▶ _Information provided_:
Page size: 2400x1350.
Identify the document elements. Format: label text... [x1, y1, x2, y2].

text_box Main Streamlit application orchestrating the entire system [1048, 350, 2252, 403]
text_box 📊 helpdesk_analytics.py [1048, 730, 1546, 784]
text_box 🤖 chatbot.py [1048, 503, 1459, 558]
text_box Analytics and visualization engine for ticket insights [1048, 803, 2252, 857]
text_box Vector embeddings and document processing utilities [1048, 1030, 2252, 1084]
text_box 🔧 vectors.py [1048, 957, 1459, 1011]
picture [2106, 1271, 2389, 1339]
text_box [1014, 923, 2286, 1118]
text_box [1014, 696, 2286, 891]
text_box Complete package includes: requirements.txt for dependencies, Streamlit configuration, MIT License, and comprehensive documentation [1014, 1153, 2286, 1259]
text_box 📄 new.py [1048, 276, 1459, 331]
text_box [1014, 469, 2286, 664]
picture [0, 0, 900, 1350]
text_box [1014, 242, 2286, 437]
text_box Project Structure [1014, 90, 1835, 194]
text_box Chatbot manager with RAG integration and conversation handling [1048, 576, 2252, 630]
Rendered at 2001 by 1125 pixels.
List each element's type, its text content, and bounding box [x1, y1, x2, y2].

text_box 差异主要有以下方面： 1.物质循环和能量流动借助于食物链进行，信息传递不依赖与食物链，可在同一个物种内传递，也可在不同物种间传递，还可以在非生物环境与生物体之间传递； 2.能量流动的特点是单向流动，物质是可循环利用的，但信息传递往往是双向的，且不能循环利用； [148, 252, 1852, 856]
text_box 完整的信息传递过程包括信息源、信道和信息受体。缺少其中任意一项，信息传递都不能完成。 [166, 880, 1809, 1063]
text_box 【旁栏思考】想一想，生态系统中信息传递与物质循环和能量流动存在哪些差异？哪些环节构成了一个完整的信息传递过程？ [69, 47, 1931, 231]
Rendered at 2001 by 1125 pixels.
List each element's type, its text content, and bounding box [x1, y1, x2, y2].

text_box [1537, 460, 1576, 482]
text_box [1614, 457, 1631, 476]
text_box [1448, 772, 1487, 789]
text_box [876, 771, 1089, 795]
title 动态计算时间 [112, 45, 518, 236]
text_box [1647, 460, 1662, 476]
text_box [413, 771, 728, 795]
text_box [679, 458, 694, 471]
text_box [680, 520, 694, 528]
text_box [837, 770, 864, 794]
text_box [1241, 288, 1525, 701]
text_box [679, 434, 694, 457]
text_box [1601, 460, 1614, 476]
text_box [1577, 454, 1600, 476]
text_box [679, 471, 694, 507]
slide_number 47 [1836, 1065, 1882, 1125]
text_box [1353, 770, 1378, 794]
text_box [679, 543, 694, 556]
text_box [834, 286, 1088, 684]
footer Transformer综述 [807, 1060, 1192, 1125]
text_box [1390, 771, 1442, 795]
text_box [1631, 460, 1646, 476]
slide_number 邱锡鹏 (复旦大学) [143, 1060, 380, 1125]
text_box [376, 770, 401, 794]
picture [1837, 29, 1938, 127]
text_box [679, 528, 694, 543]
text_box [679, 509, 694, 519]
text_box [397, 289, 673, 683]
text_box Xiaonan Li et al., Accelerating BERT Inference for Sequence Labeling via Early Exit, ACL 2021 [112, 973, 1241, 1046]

▶ _Your instructions_:
Work through the records line by line, and once you reach the final line, report only how many held "Streamlit".

▶ _Exercise result_:
2